Answer:
To find the zeros of the function \( f(x) = 4x^4 - 16x^3 - 8x^2 + 16x + 64 \), we need to find the values of \( x \) where \( f(x) \) equals zero.
a. **Finding Zeros**:
To find the zeros of the function, we set \( f(x) \) equal to zero and solve for \( x \):
\[ 4x^4 - 16x^3 - 8x^2 + 16x + 64 = 0 \]
We can factor out a common factor of \( 4 \) from all terms:
\[ 4(x^4 - 4x^3 - 2x^2 + 4x + 16) = 0 \]
Then, we can apply various methods to find the roots, such as factoring, synthetic division, or numerical methods like the Newton-Raphson method.
b. **Drawing the Graph**:
To sketch the graph without a graphing utility, we can analyze the behavior of the polynomial function by looking at its leading term and the behavior around the zeros.

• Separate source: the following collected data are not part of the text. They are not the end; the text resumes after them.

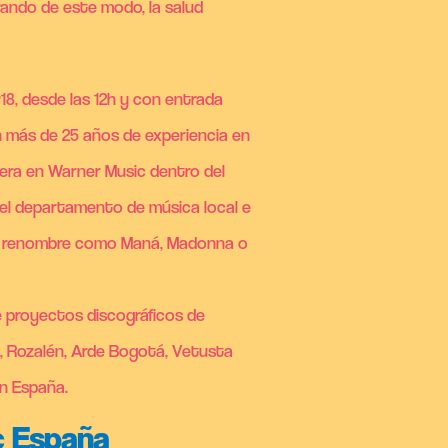
orando de este modo, la salud
º18, desde las 12h y con entrada
n más de 25 años de experiencia en
rrera en Warner Music dentro del
 el departamento de música local e
 de renombre como Maná, Madonna o
e proyectos discográficos de
a, Rozalén, Arde Bogotá, Vetusta
en España.
c España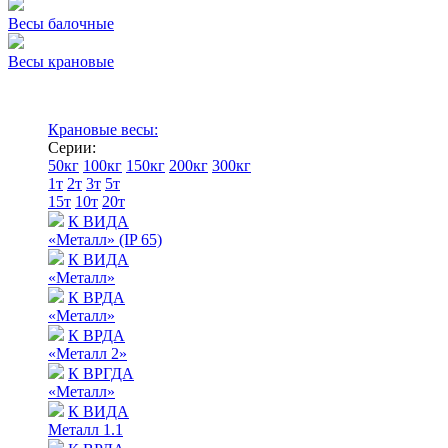
Весы балочные
Весы крановые
Крановые весы:
Серии:
50кг
100кг
150кг
200кг
300кг
1т
2т
3т
5т
15т
10т
20т
К ВИДА
«Металл» (IP 65)
К ВИДА
«Металл»
К ВРДА
«Металл»
К ВРДА
«Металл 2»
К ВРГДА
«Металл»
К ВИДА
Металл 1.1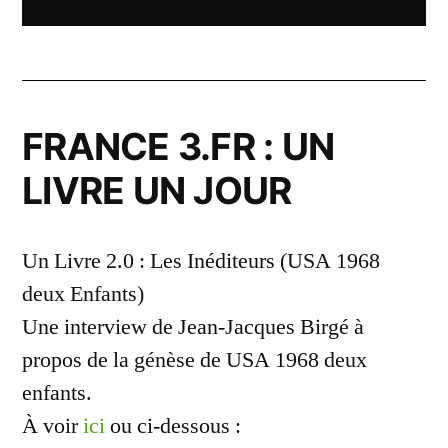
FRANCE 3.FR : UN
LIVRE UN JOUR
Un Livre 2.0 : Les Inéditeurs (USA 1968
deux Enfants)
Une interview de Jean-Jacques Birgé à
propos de la génèse de USA 1968 deux
enfants.
À voir
ici
ou ci-dessous :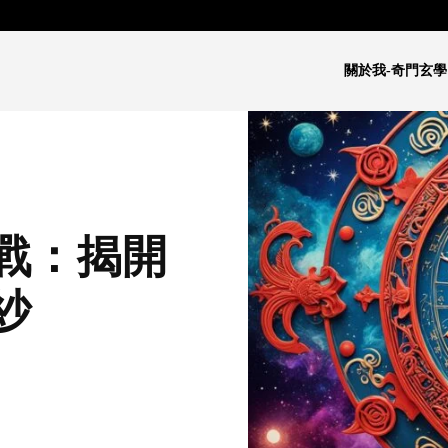
關於我-奇門玄學
戰：揭開
紗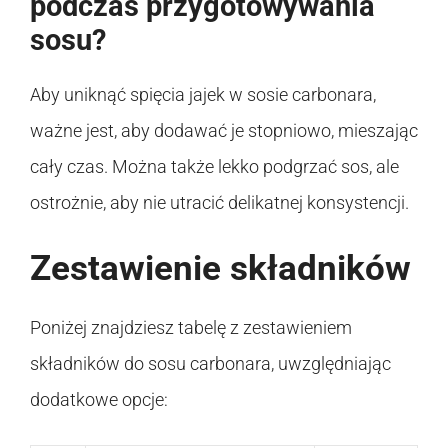
podczas przygotowywania
sosu?
Aby uniknąć spięcia jajek w sosie carbonara,
ważne jest, aby dodawać je stopniowo, mieszając
cały czas. Można także lekko podgrzać sos, ale
ostrożnie, aby nie utracić delikatnej konsystencji.
Zestawienie składników
Poniżej znajdziesz tabelę z zestawieniem
składników do sosu carbonara, uwzględniając
dodatkowe opcje: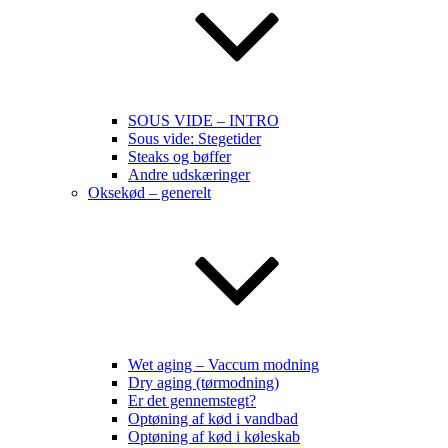
SOUS VIDE – INTRO
Sous vide: Stegetider
Steaks og bøffer
Andre udskæringer
Oksekød – generelt
Wet aging – Vaccum modning
Dry aging (tørmodning)
Er det gennemstegt?
Optøning af kød i vandbad
Optøning af kød i køleskab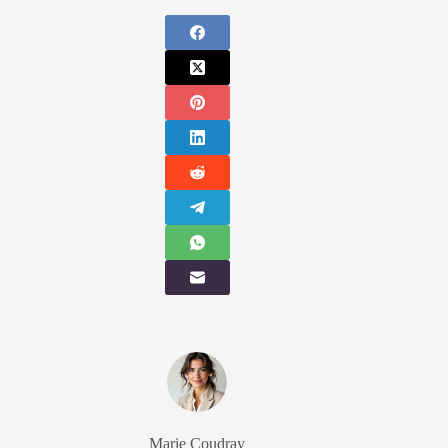
Marie Coudray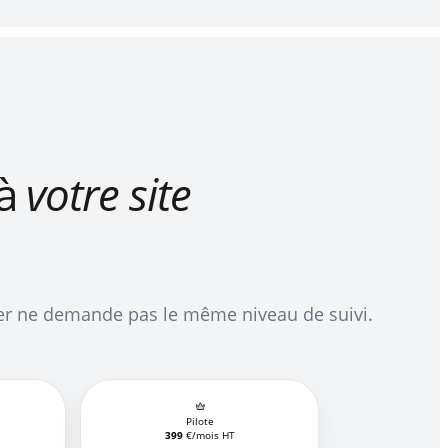
 à
votre site
er ne demande pas le même niveau de suivi.
Pilote
399
€/mois HT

- **Leading Term**: The leading term of \( f(x) \) is \( 4x^4 \), indicating that the function approaches positive infinity as \( x \) approaches positive or negative infinity.
- **Zeros**: We found the zeros in part a.
- **Behavior around Zeros**: We can examine the sign of \( f(x) \) in intervals between the zeros to sketch the graph accurately.
With this information, we can sketch a complete graph of the function by plotting the zeros and understanding how the function behaves between these zeros. We would also consider the end behavior, which is that the graph approaches positive infinity as \( x \) approaches positive or negative infinity.